- A DLSUD prof expressed on Facebook the need for people to stop ‘romanticizing’ low grades
- For Jonathan Gochuico, getting good grades is a sign of good character
- Still, there are those that believe that grades do not define one’s self-worth
A professor from De La Salle University Dasmariñas (DLSUD) took to Facebook on April 9 to air his opinion against the public “romanticizing,” meaning to “make something seem better or more appealing than it really is,” the low grades students obtain academically.
Netizen Jonathan Gochuico wrote: “STOP ROMANTICIZING LOW GRADES BY CLAIMING THAT CHARACTER IS BETTER. Remember that a good grade is a sign of good character. Getting good grades is achieved by hard work and perseverance, by consistency and steadfastness, and by common sense and rationality.”
This was made in reference, specifically, to the people who seemed to make excuses for having low grades by elevating that a good character is more significant in comparison to being an achiever.
“When one goes to school, every effort is exerted to excel. Mediocrity achieves nothing,” Gochuico added.
His post went viral, receiving 11 thousand reactions and 21 thousand shares online.
“I must agree with this sir. ‘Never settle for okay lang, dapat, okay na okay!’” Gelo Dela Cruz commented.

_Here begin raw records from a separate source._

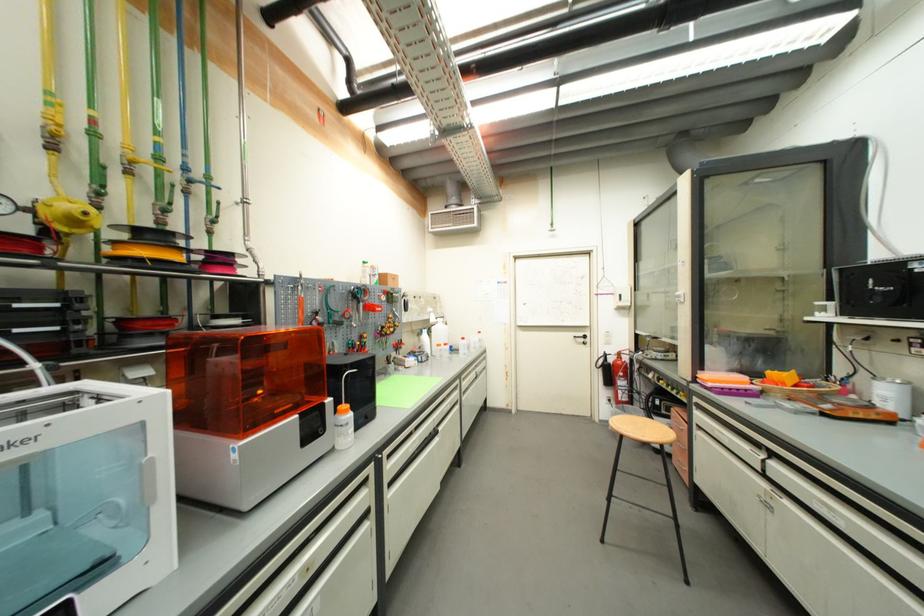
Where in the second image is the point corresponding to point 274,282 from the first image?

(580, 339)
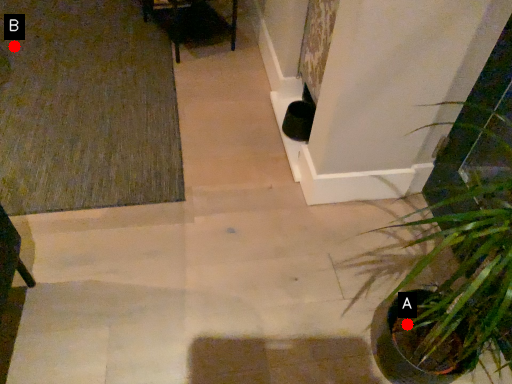
Question: Two points are circled on the image, labeled by A and B beside each circle. Which point is farther to the camera?

Choices:
 (A) A is further
 (B) B is further

Answer: (B)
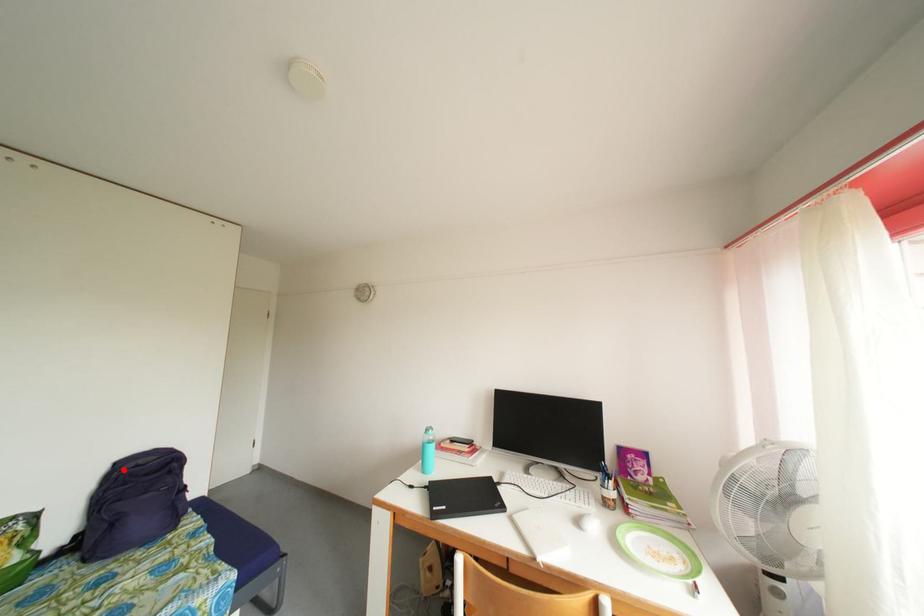
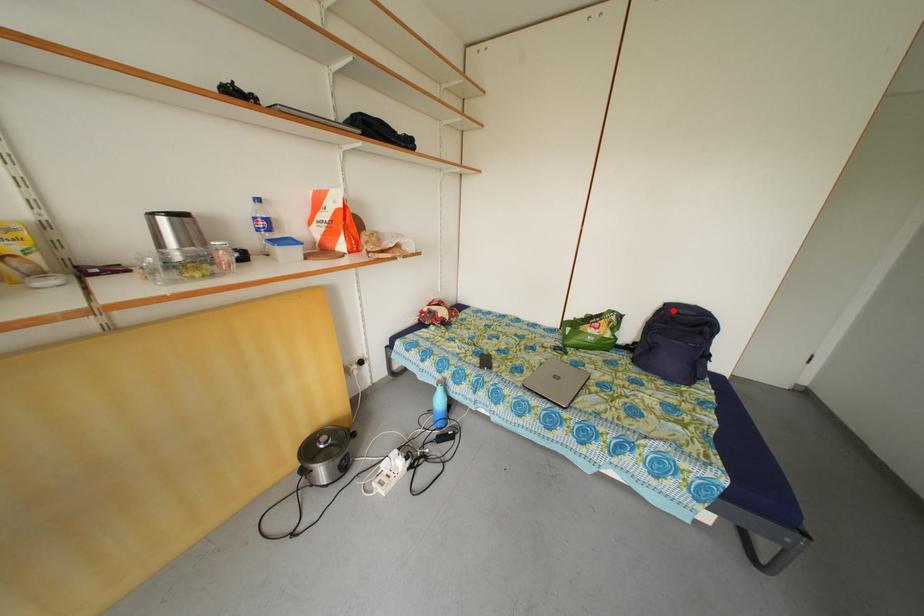
I am providing you with two images of the same scene from different viewpoints. A red point is marked on the first image and another point is marked on the second image. Do the highlighted points in image1 and image2 indicate the same real-world spot?

Yes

“Sinagot ko na iyan sa isang basher hahaha….sabi ko we do not play probability in life. Character and academic excellence is a must for every decent Filipino,” agreed Elmer Casa Albacete.
But even so, there are others who believe that grades do not define one’s self-worth.

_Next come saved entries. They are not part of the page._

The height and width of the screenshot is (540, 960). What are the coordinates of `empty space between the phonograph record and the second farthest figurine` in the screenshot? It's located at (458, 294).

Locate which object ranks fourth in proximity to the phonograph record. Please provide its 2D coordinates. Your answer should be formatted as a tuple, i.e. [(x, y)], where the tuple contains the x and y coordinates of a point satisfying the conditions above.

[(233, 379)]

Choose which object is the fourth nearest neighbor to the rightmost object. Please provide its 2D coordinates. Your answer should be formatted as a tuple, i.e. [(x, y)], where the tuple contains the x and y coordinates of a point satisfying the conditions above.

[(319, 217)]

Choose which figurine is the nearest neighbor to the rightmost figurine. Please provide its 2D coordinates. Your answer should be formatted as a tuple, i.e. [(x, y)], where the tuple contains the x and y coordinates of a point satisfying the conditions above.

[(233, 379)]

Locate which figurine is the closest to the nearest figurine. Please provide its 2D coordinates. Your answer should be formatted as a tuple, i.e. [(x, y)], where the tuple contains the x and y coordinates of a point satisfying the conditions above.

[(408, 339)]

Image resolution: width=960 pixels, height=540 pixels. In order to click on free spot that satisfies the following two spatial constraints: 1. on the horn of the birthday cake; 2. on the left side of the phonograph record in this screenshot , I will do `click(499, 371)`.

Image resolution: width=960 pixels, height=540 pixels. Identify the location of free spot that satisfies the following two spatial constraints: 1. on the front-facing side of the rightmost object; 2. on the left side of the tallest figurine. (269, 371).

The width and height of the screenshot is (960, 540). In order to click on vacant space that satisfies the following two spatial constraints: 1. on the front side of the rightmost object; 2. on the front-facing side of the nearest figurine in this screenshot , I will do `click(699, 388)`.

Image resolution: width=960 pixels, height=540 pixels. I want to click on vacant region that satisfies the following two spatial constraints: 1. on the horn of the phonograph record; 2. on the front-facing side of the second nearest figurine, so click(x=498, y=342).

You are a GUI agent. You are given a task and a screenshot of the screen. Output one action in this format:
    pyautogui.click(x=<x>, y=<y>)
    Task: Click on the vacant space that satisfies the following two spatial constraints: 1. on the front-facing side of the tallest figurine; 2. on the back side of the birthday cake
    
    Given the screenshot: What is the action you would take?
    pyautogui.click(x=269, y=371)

STOP ROMANTICIZING LOW GRADES BY CLAIMING THAT CHARACTER IS BETTER.Remember that a good grade is a sign of good…
In a report by Interaksyon, they cited long-time school counselor and freelance writer Sara Lindberg who noted that “the pressure on children to achieve high levels of academic success is overriding the joy of education and making kids anxious and depressed.”
For literature teacher and parent Jess Burnquist, Interaksyon cited her stance that she does not care too much if her daughter receives average grades in school. Maintaining high grades may also prove stressful for the child in the long run.
The important thing for her is that her daughter “accepts and values herself” as a person. “If she can acknowledge the areas in which she doesn’t shine, she can challenge herself to improve,” she explained.
“Grades do not reflect her humor, her musicality, her immense passion for social justice, or her empathy,” said Burnquist.